8 de abril 2010 - 00:00

¿Paladín de los derechos humanos o ególatra?

Madrid - En sus más de 20 años en la Audiencia Nacional española, Baltasar Garzón se ha tenido que enfrentar a unas 40 demandas en su contra. Pero la Sala Penal del Tribunal Supremo, encargada de juzgar a políticos y jueces relevantes, nunca admitió a trámite ninguna de ellas.

Ahora, en menos de nueve meses, el alto tribunal, de mayoría conservadora, ha aceptado tres querellas que podrían llevar a la suspensión del juez más famoso de España y acabar con su carrera, entre ellas la presentada por prevaricato en su investigación de los crímenes y desapariciones franquistas.

Desde la Audiencia Nacional, Garzón ha perseguido a ETA, a los clanes del narcotráfico gallego, a políticos y empresarios corruptos, al ex dictador chileno Augusto Pinochet, a los represores de la dictadura argentina o al mismísimo Osama bin Laden.

Pero ahora es el propio magistrado quien se sienta en el banquillo de los acusados.

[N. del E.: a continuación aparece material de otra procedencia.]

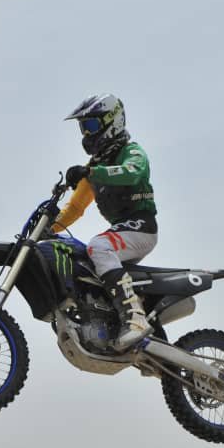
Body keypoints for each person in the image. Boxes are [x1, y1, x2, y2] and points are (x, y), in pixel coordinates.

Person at [54, 93, 158, 351]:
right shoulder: (96, 166)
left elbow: (133, 172)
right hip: (123, 231)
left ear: (112, 121)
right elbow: (75, 208)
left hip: (141, 227)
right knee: (81, 263)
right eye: (83, 128)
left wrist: (91, 172)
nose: (86, 134)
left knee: (99, 246)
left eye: (90, 125)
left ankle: (135, 319)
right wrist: (46, 229)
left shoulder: (131, 152)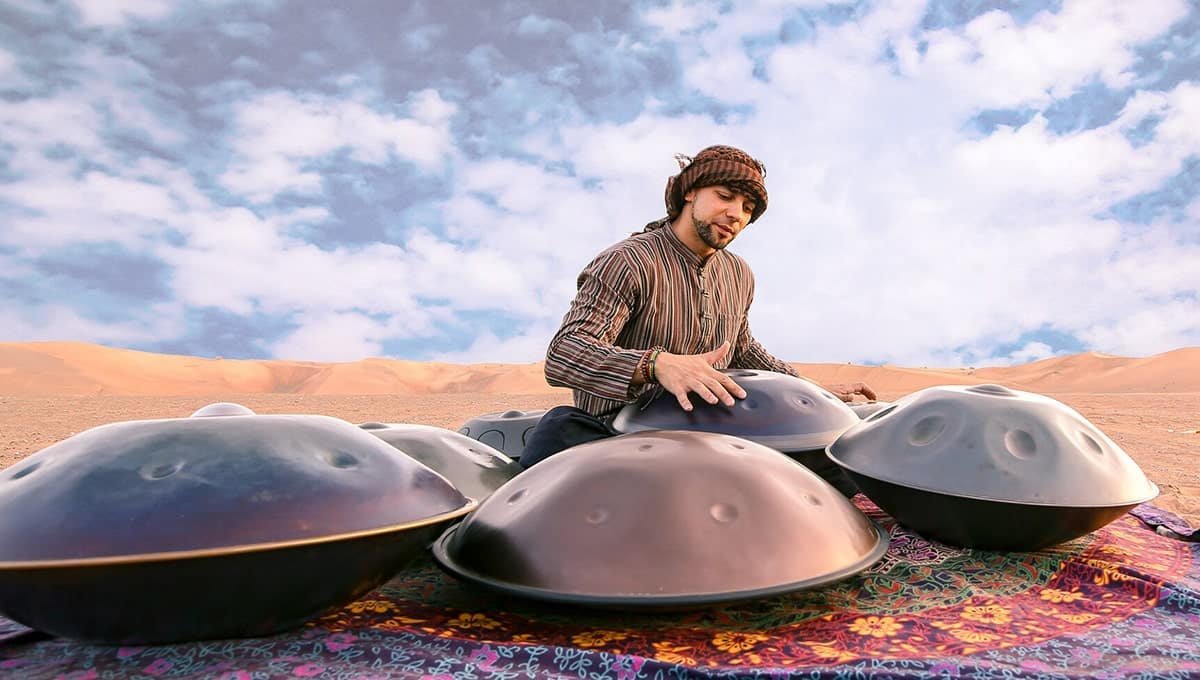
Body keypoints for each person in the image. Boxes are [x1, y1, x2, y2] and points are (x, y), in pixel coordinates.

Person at [523, 145, 875, 488]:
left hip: (715, 434)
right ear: (690, 192)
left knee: (843, 466)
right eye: (725, 196)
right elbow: (564, 354)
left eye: (747, 208)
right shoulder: (629, 262)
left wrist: (809, 392)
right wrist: (656, 365)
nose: (736, 214)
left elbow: (743, 348)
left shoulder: (738, 273)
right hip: (622, 434)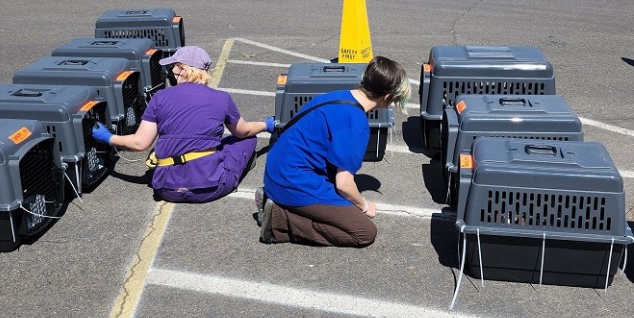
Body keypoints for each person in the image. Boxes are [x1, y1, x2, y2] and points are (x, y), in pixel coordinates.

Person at [257, 55, 411, 247]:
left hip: (276, 170)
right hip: (292, 181)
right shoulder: (356, 121)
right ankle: (279, 220)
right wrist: (364, 205)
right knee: (364, 232)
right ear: (387, 97)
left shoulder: (338, 95)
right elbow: (344, 184)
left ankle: (279, 203)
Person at [92, 45, 275, 203]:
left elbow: (140, 143)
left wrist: (109, 138)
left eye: (173, 67)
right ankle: (234, 172)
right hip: (211, 188)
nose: (171, 72)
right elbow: (243, 131)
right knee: (247, 140)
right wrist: (267, 124)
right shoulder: (222, 98)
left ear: (184, 69)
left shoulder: (160, 98)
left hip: (166, 190)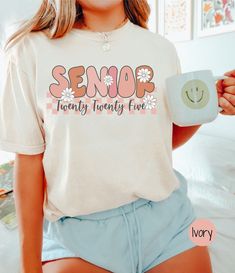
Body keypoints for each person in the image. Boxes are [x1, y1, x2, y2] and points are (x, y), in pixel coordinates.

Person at [0, 1, 234, 273]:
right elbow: (28, 162)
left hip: (169, 222)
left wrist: (211, 104)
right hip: (78, 233)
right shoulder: (30, 50)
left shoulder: (161, 50)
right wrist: (31, 267)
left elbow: (157, 143)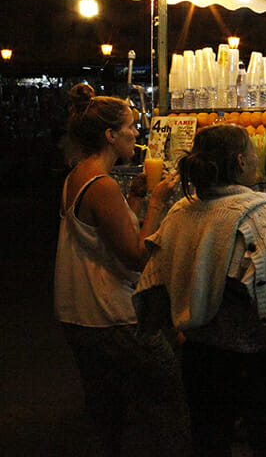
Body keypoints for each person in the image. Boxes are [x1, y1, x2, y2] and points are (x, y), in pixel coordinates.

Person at [134, 124, 266, 457]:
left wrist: (181, 324)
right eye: (254, 153)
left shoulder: (181, 211)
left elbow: (153, 283)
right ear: (241, 161)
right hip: (251, 361)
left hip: (198, 356)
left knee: (208, 441)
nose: (257, 160)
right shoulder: (263, 216)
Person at [55, 83, 188, 457]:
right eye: (130, 127)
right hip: (111, 317)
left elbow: (99, 238)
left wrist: (135, 198)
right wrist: (159, 202)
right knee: (168, 406)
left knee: (105, 410)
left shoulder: (78, 176)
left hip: (79, 316)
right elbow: (134, 255)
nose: (136, 133)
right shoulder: (101, 185)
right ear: (110, 135)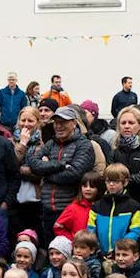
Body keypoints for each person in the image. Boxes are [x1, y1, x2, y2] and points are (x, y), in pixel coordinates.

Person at [26, 105, 95, 247]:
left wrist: (46, 173)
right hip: (47, 209)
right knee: (50, 250)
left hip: (70, 209)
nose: (58, 126)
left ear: (74, 123)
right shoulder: (51, 144)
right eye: (56, 123)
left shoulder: (84, 145)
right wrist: (60, 164)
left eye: (63, 122)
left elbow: (74, 174)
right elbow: (33, 164)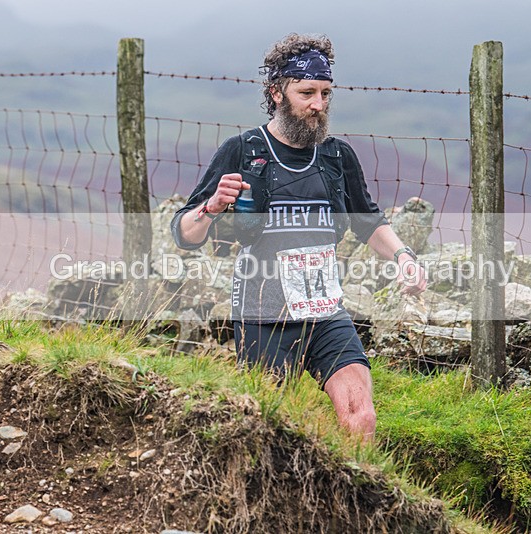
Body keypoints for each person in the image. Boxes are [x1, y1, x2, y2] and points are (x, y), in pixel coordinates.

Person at [171, 33, 426, 442]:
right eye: (307, 92)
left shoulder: (336, 156)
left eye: (326, 93)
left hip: (325, 310)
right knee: (268, 429)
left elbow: (367, 222)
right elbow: (184, 233)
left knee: (361, 416)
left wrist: (403, 256)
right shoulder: (243, 149)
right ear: (276, 93)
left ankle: (351, 502)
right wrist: (211, 207)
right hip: (263, 314)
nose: (318, 105)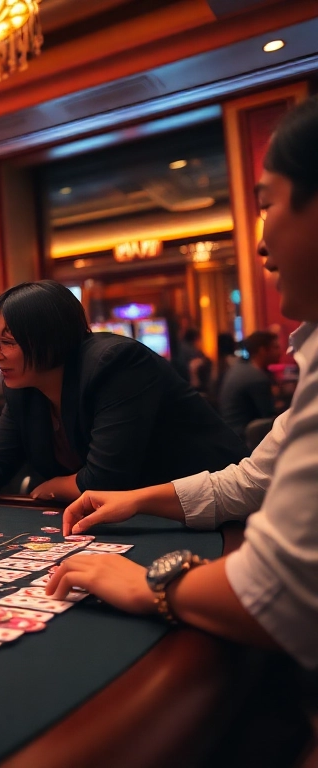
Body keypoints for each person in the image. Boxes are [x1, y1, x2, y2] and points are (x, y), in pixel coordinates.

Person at [48, 97, 318, 669]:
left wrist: (149, 582)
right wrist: (136, 501)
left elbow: (281, 592)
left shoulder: (118, 363)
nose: (263, 245)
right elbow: (249, 481)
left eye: (267, 203)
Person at [0, 280, 246, 508]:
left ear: (50, 339)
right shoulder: (23, 386)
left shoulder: (116, 364)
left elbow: (107, 479)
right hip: (135, 516)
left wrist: (58, 485)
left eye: (8, 342)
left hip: (210, 509)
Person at [218, 330, 281, 438]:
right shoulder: (256, 378)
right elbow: (271, 417)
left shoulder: (239, 367)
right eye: (275, 347)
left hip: (230, 435)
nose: (280, 352)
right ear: (262, 350)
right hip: (245, 441)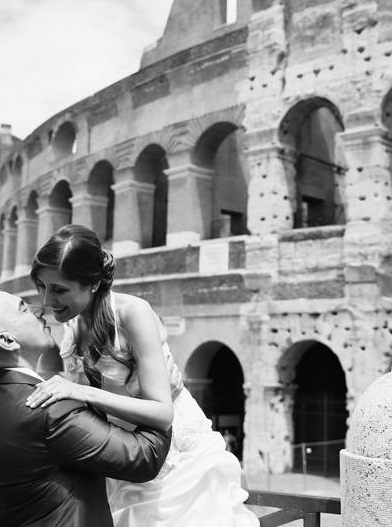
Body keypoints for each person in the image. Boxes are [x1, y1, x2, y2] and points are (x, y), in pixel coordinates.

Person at [27, 224, 258, 526]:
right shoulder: (71, 323)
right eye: (41, 287)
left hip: (174, 456)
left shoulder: (133, 312)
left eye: (58, 289)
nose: (47, 301)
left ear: (93, 284)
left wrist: (80, 391)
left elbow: (162, 413)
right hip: (121, 454)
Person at [0, 290, 172, 527]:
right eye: (23, 309)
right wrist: (161, 393)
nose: (39, 310)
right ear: (7, 340)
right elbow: (146, 457)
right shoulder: (50, 409)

Junto a la querella interpuesta en su contra por sectores ultraderechistas por su investigación de los crímenes del franquismo hay otra por haber supuestamente recibido dinero del Banco Santander para unas conferencias en Nueva York y una tercera por las escuchas telefónicas en un caso de corrupción que afecta al conservador Partido Popular (PP), el principal de la oposición.

El procedimiento penal abierto por Garzón en 2008 por los miles de desaparecidos que dejó en España la represión franquista durante la Guerra Civil (1936-1939) y la posterior dictadura (1939-1975) estaba llamado a convertirse en un hito en la carrera de este magistrado de tendencia progresista.

Un mes después de haber abierto ese sumario, sin embargo, Garzón tuvo que renunciar a la investigación, acorralado por un contundente recurso de la Fiscalía.

Derrota

Para sus detractores, entre ellos el PP, el hecho de haberse tenido que inhibir en ese entonces en favor de los juzgados territoriales fue una sonora derrota, aunque sus seguidores, entre ellos las asociaciones de víctimas del franquismo, sostienen que logró sacar del olvido un asunto que ya difícilmente desaparecerá de la agenda pública.

El PP, además de oponerse en su día a la causa contra el franquismo, es uno de los principales críticos de Garzón porque éste vinculó a los «populares» con una trama de corrupción conocida como Operación Gürtel.

Con fama de incorruptible y autor de varios libros, Garzón se convirtió a finales de los años 90 en un símbolo de la Justicia internacional por los sumarios abiertos contra el ya fallecido ex dictador chileno Augusto Pinochet, al que logró arrestar en Londres, o contra los ex represores del régimen militar argentino (1976-1983), algo que le valió la candidatura al Premio Nobel de la Paz.

Nacido el 26 de octubre de 1955 en el seno de una familia sencilla en el pequeño pueblo de Torres, en la provincia andaluza de Jaén, en el sur de España, Garzón es el segundo de cinco hermanos. De joven pensó en convertirse en cura.

Garzón se ha atrevido con casos que ningún otro colega quiso tocar. Eso le ha valido una gran notoriedad pública, pero al mismo tiempo lo convierte en una de las personas más amenazadas por el terrorismo de ETA, los islamistas o las mafias del narcotráfico.

Su trayectoria, dicen, está sin embargo marcada por dos graves errores: el primero fue su efímera incursión en la política de la mano de los socialistas en 1993, y el segundo, haberle contado su vida a la periodista Pilar Urbano para una biografía que en 2001 levantó mucha polvareda en España.

La faceta que más critican sus detractores es su afán de protagonismo. Es sabido que Garzón es vanidoso, mediático y tiene mucha ambición. «El ego le sale por todos los poros, hasta en las fotografías», escribió en su día el columnista Josep Ramoneda. «Abarca mucho, pero aprieta poco», sostienen otros, alegando que sus instrucciones son «rápidas y efectistas, pero débiles».